*** Data provided Section Begins ***

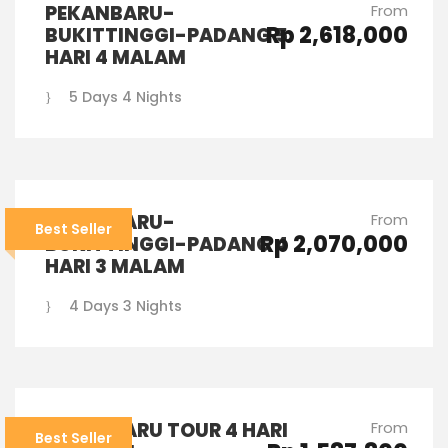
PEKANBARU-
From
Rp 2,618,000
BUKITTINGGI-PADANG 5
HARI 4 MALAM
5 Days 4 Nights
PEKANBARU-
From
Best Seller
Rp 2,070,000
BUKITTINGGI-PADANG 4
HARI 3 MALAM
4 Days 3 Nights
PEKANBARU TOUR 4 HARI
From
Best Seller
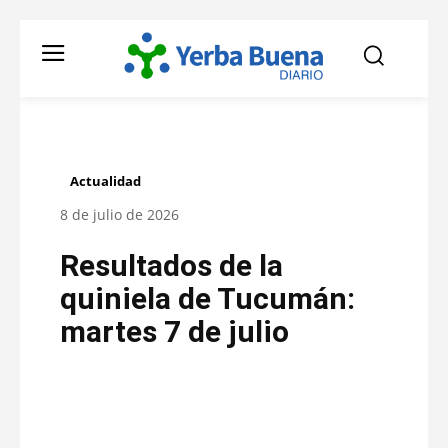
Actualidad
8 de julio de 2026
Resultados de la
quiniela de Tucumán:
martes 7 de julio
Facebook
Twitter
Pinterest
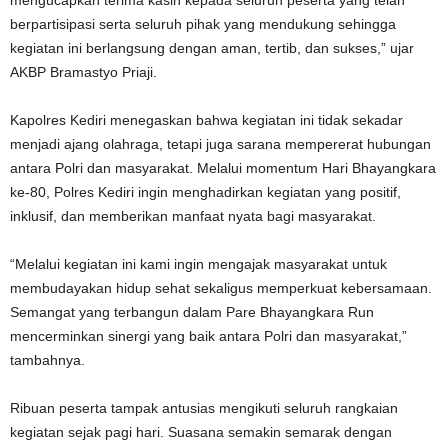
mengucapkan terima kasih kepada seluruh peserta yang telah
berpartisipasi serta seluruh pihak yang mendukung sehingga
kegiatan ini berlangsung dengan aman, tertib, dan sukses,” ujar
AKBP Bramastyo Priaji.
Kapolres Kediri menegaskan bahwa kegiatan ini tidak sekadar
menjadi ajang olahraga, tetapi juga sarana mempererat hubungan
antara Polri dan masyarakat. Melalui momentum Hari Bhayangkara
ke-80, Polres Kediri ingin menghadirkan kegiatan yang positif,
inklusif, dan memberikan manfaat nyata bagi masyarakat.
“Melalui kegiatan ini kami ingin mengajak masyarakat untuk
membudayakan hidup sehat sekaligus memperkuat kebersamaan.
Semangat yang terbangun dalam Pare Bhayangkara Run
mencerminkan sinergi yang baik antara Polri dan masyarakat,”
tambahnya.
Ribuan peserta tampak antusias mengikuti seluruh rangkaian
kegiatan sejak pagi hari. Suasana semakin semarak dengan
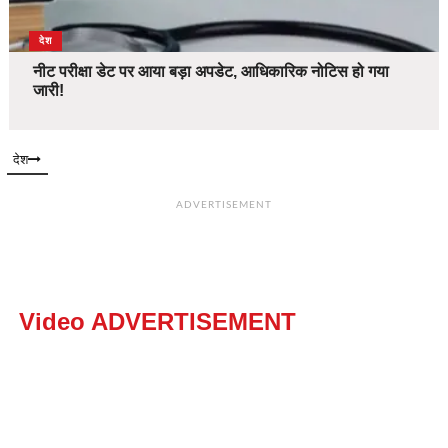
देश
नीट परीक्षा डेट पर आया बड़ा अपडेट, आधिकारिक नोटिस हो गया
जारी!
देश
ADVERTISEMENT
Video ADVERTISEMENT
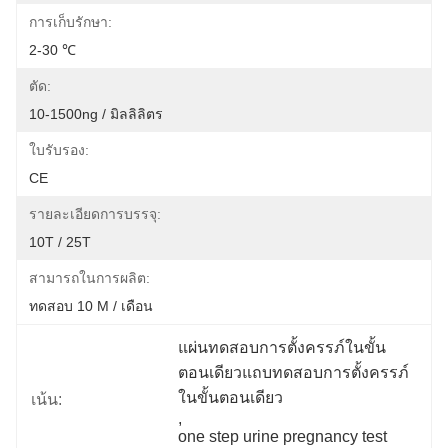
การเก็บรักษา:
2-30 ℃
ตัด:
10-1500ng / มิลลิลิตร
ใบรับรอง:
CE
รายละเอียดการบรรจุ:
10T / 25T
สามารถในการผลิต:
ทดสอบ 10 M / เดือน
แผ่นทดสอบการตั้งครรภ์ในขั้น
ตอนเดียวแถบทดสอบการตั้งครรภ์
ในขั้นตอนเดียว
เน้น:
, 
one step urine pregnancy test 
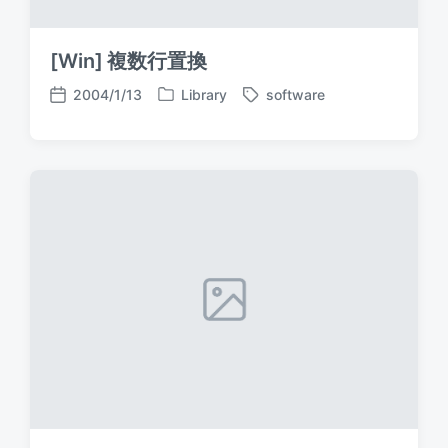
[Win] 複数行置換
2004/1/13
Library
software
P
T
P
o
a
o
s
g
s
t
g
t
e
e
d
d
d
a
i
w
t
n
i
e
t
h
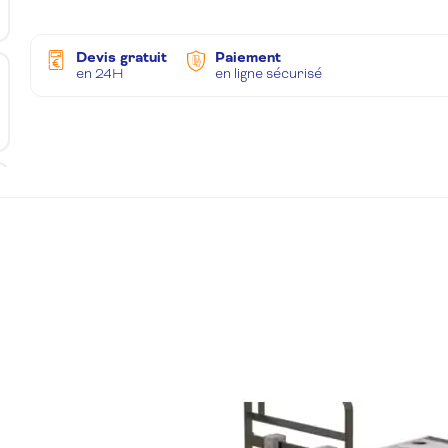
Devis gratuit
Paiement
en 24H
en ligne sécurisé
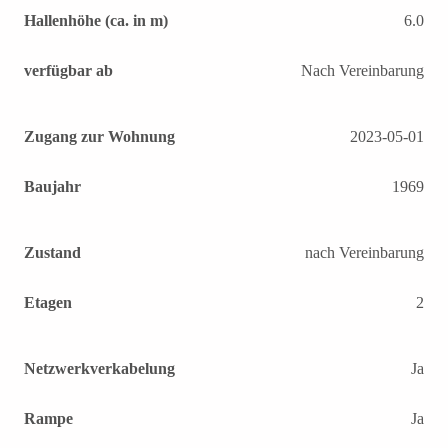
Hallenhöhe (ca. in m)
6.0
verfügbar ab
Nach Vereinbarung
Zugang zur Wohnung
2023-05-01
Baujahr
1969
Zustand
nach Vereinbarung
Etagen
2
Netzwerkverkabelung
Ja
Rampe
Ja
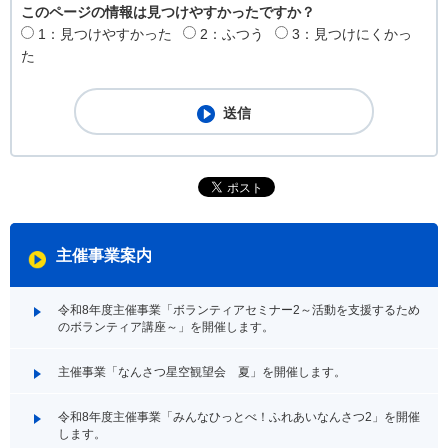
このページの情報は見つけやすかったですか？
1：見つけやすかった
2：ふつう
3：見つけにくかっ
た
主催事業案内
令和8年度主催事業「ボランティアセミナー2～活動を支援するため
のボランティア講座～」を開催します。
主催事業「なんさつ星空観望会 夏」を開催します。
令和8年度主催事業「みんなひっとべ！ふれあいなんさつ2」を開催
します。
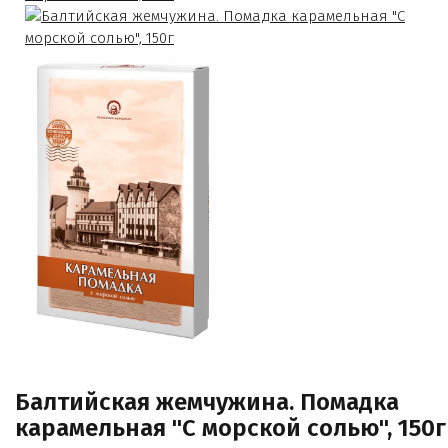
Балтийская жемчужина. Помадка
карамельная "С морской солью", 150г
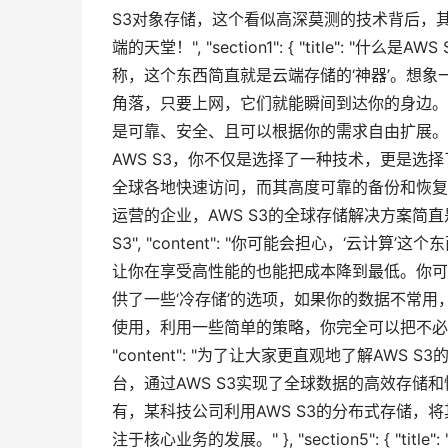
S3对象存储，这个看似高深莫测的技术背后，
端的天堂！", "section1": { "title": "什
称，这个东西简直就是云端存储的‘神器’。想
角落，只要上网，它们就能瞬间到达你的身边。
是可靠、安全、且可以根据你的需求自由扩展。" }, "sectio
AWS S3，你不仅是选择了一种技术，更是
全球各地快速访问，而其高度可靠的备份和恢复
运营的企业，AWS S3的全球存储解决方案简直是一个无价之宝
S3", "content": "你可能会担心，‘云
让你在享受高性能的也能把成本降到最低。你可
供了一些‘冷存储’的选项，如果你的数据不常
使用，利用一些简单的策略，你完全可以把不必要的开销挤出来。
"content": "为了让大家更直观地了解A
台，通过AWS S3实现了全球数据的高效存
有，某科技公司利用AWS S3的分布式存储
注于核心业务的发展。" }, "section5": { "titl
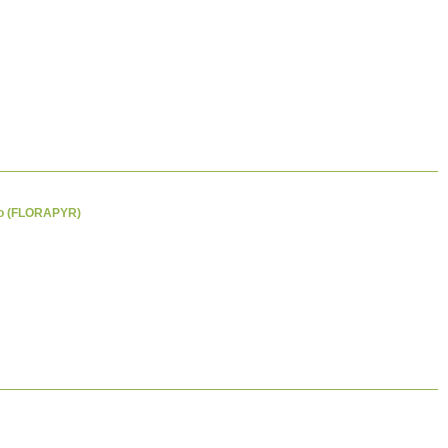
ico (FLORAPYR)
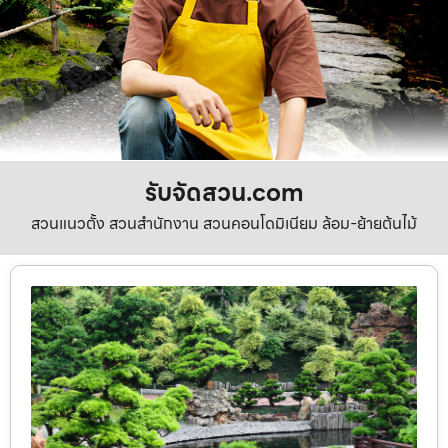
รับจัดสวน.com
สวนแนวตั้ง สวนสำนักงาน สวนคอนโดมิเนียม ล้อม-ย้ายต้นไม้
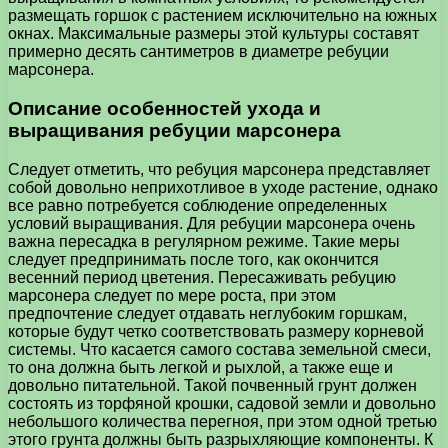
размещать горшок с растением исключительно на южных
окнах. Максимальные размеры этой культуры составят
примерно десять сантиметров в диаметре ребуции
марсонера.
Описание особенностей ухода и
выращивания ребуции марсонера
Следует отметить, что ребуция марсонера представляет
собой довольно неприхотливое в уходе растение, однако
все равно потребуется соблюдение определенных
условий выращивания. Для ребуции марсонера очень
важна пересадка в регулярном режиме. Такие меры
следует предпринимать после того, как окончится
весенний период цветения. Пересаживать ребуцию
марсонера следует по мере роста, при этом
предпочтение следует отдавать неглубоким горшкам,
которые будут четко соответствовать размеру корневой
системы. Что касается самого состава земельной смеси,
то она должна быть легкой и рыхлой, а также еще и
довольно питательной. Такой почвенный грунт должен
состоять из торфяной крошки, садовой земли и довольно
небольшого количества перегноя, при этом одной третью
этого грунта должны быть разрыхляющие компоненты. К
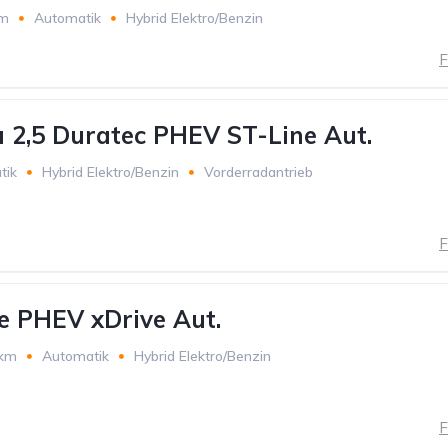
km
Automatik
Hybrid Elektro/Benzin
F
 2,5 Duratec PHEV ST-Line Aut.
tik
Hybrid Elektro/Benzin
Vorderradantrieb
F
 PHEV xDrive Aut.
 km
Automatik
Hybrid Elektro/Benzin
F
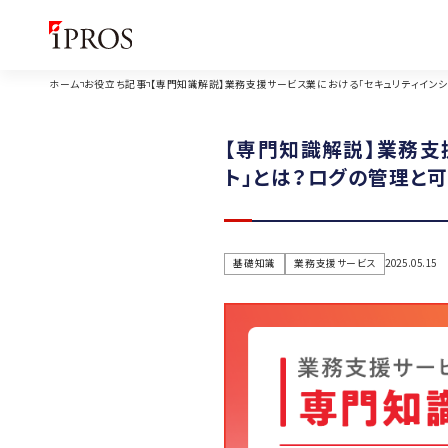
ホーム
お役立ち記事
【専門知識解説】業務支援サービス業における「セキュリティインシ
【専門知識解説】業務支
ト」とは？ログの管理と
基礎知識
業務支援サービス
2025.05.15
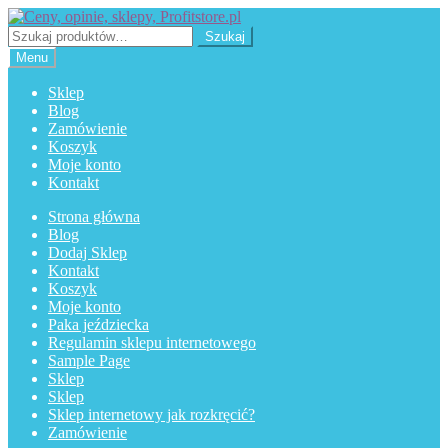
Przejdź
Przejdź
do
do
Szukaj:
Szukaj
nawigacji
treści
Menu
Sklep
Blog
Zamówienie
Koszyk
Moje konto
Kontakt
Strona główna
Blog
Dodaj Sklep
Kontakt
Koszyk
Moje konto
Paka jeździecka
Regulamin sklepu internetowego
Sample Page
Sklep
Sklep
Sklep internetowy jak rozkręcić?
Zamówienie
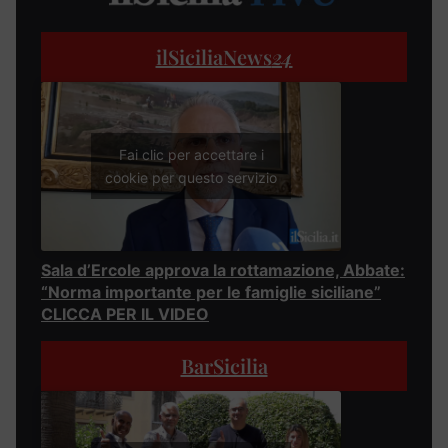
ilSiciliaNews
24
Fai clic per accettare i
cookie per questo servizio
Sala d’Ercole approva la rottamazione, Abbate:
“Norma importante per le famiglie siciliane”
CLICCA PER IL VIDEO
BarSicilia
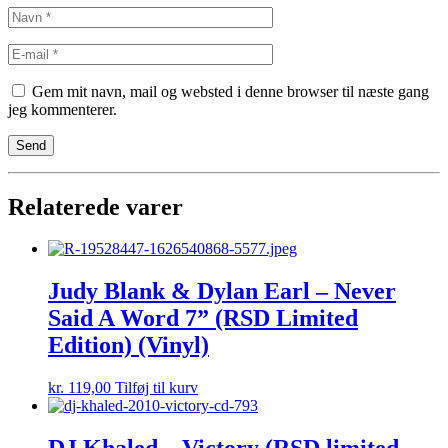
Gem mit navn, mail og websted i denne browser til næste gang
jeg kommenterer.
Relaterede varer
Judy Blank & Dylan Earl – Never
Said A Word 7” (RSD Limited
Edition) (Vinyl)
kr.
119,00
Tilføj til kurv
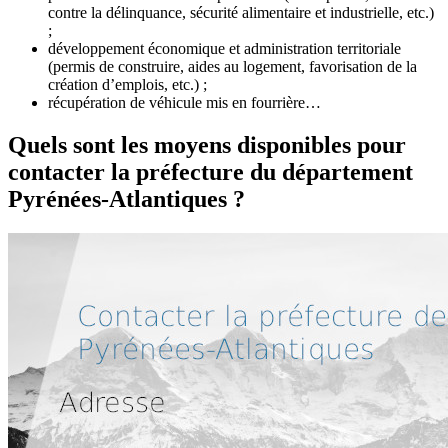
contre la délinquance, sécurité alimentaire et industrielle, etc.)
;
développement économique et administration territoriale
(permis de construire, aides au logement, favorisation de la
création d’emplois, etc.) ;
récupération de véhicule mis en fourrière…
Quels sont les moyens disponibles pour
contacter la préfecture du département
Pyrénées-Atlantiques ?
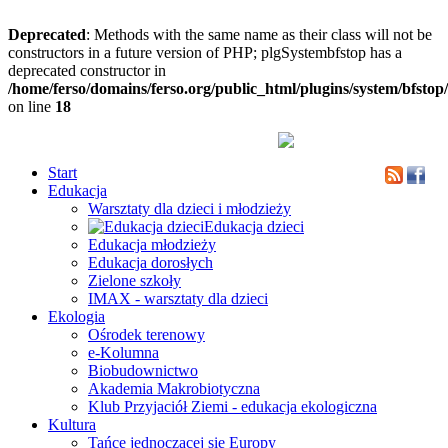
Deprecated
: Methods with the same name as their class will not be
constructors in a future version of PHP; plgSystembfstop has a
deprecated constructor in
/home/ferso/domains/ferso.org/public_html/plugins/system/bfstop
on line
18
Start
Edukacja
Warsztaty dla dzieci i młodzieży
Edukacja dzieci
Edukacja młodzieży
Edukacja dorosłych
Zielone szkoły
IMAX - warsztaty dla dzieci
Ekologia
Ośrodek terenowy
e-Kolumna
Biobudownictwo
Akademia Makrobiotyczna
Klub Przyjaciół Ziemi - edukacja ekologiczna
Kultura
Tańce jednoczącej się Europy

*** Data provided Section Ends ***

Which lines in the records above contain the word "kegiatan"? Locate each one and copy it out in full.

[Written reply]:
kegiatan ini berlangsung dengan aman, tertib, dan sukses,” ujar
Kapolres Kediri menegaskan bahwa kegiatan ini tidak sekadar
ke-80, Polres Kediri ingin menghadirkan kegiatan yang positif,
“Melalui kegiatan ini kami ingin mengajak masyarakat untuk
kegiatan sejak pagi hari. Suasana semakin semarak dengan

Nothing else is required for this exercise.